Usually pop science books are alive with little word portraits of the main players as well as scene setting personal anecdotes from the author. Wolpert dispenses with any such frippery here and gets right down to the nitty gritty with chapters on the brain, children, emotions, mathematics, map reading etc. The book reads very much like a collection of those ‘conclusions’ sections you skip to on long articles and Wolpert covers a lot of ground in only 180 pages. The information density is very high though – no sooner have you read one set of results than another rushes right along. I’d suggest taking notes.
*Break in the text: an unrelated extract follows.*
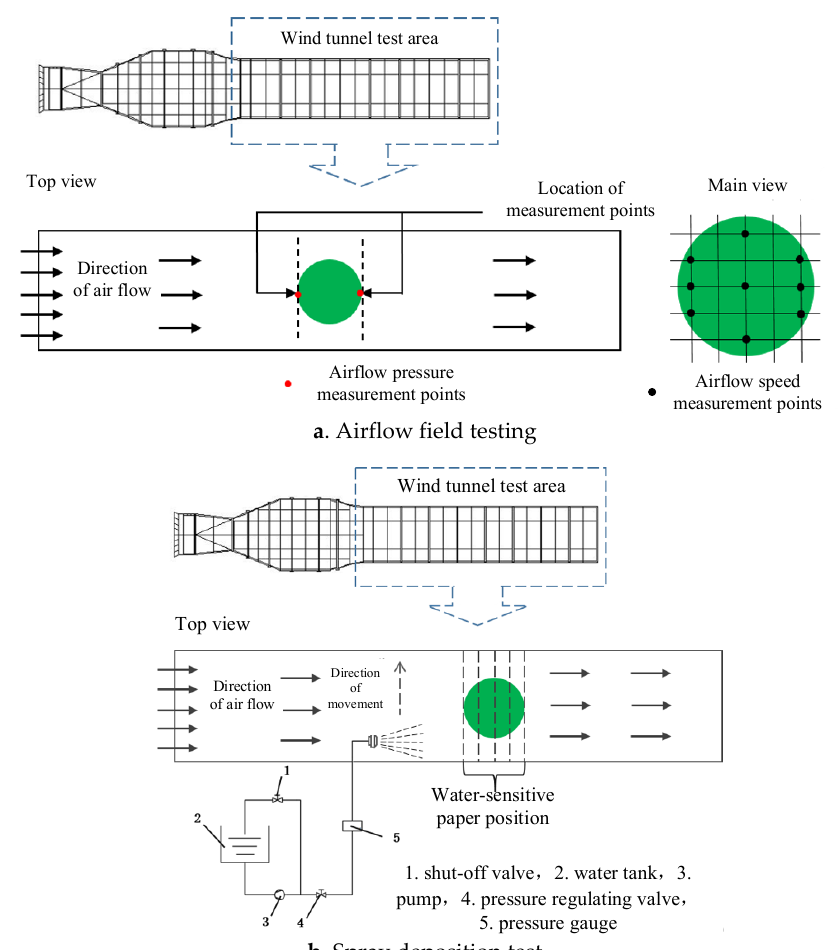
Agriculture 2023 , 13 , x FOR PEER REVIEW Figure 3. Airflow field and spray deposition test systems in the wind tunnel. Figure 3. Airflow field and spray deposition test systems in the wind tunnel.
So – what are the facts? Are any of the clichés true? Actually, sort of. No, women don’t talk more than men with both clocking in at an average of 16,000 words a day. Yes, women take longer to park – but they do it better. Yes, men think more about sex but they also think more about sleep and food. Yes, men’s brains are larger – but women’s brains are faster. Pre-natal testosterone has a lot to answer for here – powering the developing embryo to create distinct physical differences between men and women’s brains.

The research Wolpert quotes is current and very much a work in progress. Some research shows that men’s spatial navigation (i.e. map reading) is better, reflecting a similar, pan-species gender difference, while other research that shows that difference vanishing when spatial tests are given to matrilineal societies.

If you have children at that awkward age when they are asking questions about the differences between girls and boys, give them this book to read. It will tell them nothing they want to know but everything they should know before knowing what they want to know. Of course, you could just read it yourself and know now all the things you wish you knew then.

The writing here may be dry as a bone but the marrow is well worth the chew.